West Branch is also a pleasant overnight campsite for hikers walking the 87 kilometre Carnarvon Great Walk – a circuit walk starting and finishing at the Carnarvon Gorge section of the park. The walk’s West Branch ‘entrance statement’ is an excellent information board and a rather expensive suspension bridge over the usually dry bed of the west branch of the Maranoa river.
Frank and I were aware that an old map of Mount Moffatt showed an ochre mine and dance ring at the southern end of the campsite. We poked around and did find an outcrop of soft white clay in a small cliff face on the eastern bank of the river, but whether this was the ochre mine I cannot be sure.

Onward through woodlands of poplar box (E. populnea) and narrow-leafed ironbark (E. crebra) to the Mount Moffatt Park HQ and its first-rate information centre next to the old cattle yards. Hours could be spent looking at the display boards which cover Aboriginal occupation, grazing history, natural history and the unsavoury saga of the Kenniff brothers. A stop not to be missed.

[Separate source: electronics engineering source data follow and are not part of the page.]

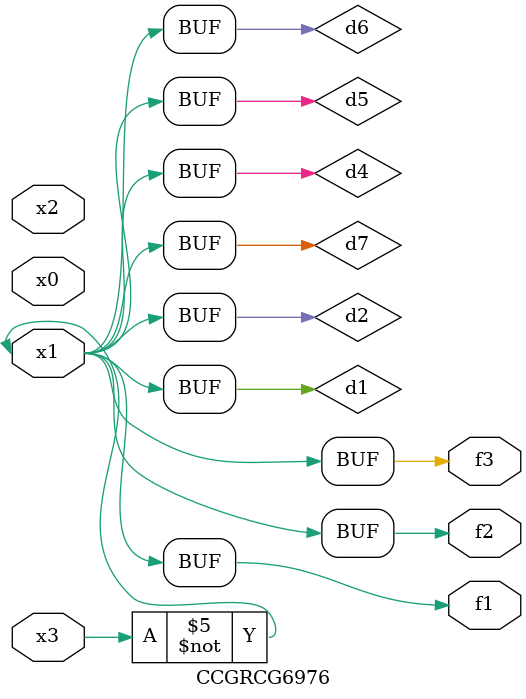
<source format=v>
module CCGRCG6976(
	input x0, x1, x2, x3,
	output f1, f2, f3
);

	wire d1, d2, d3, d4, d5, d6, d7;

	not (d1, x3);
	buf (d2, x1);
	xnor (d3, d1, d2);
	nor (d4, d1);
	buf (d5, d1, d2);
	buf (d6, d4, d5);
	nand (d7, d4);
	assign f1 = d6;
	assign f2 = d7;
	assign f3 = d6;
endmodule

</source>
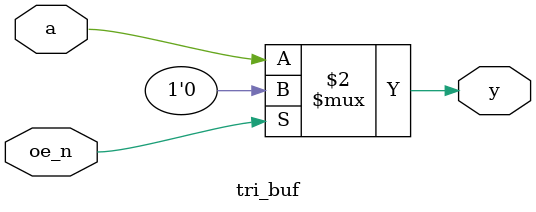
<source format=v>
`timescale 1ns/1ps
`default_nettype none

module tri_buf(y, a, oe_n);
    parameter delay = 13;
    input wire a;
    input wire oe_n;
    output wire y;

    assign y = (oe_n == 1'b0) ? a : 1'b0;
endmodule
`default_nettype wire

</source>
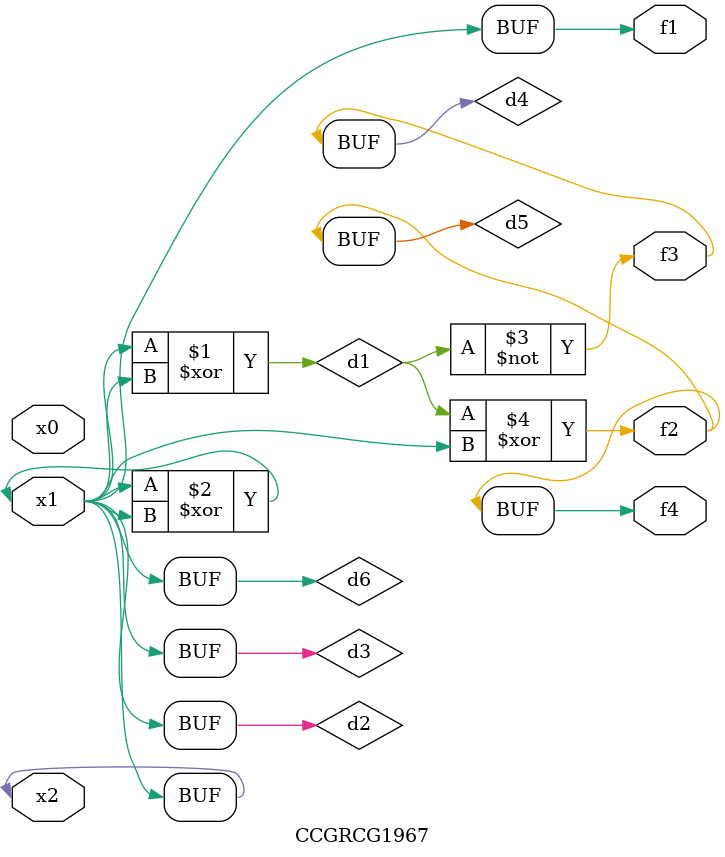
<source format=v>
module CCGRCG1967(
	input x0, x1, x2,
	output f1, f2, f3, f4
);

	wire d1, d2, d3, d4, d5, d6;

	xor (d1, x1, x2);
	buf (d2, x1, x2);
	xor (d3, x1, x2);
	nor (d4, d1);
	xor (d5, d1, d2);
	buf (d6, d2, d3);
	assign f1 = d6;
	assign f2 = d5;
	assign f3 = d4;
	assign f4 = d5;
endmodule

</source>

Photos from Booringa Shire Heritage Library: Waldron Family Collection.
Life on Mt Moffatt Station 1930s to 1950s.
But the pre-dinner nibblies clock was ticking and so we turned to our home at Dargonelly Rock Holes. But not before the squatter pigeons obliged by squatting by the side of the track. Probably not the best survival strategy. These birds respond to disturbance by either ‘freezing’ or by darting erratically through grass tussocks. Occasionally if pursued too closely they will burst into flight, heading for trees or nearby ground cover.
A black snake added to the excitement of our return journey. This fellow was propped mid-track and made it obvious that he/she was not in the mood to move on. Denise’s efforts to take a photograph produced a head-up pose and then thankfully both Denise and the reptile retreated.
After the obligatory showers, bucket baths and clean clothes, we gathered around Julie’s nifty EZYQ collapsible firepit to enjoy drinks, nibbles and companionable chit chat. Just on dusk, our expected ‘Boobookians’ arrived: Craig, Michael and Eamon. Boobook is an ecological consultancy based in Roma and established by Craig and Meryl Eddie in 2000. They have since branched out and offer small group tours and adventure trips in SW Queensland. Craig is the author of several field guides; his ‘Field Guide to Trees and Shrubs of Eastern Queensland Oil and Gas Fields’ is a widely used reference book. And he has discovered 50 new species of land snails and 6 new plants.

We would have the benefit of the expertise of Craig, Michael (also an ecologist) and Eamon (scorpion expert) for tomorrow’s field outings and evening excursion.
While our three ecologists headed out to do some night field work down at the rock holes (finding cane toads but no frogs), the rest of us headed for bed, signing off on a very satisfactory day on the sand plains of Mount Moffatt National Park.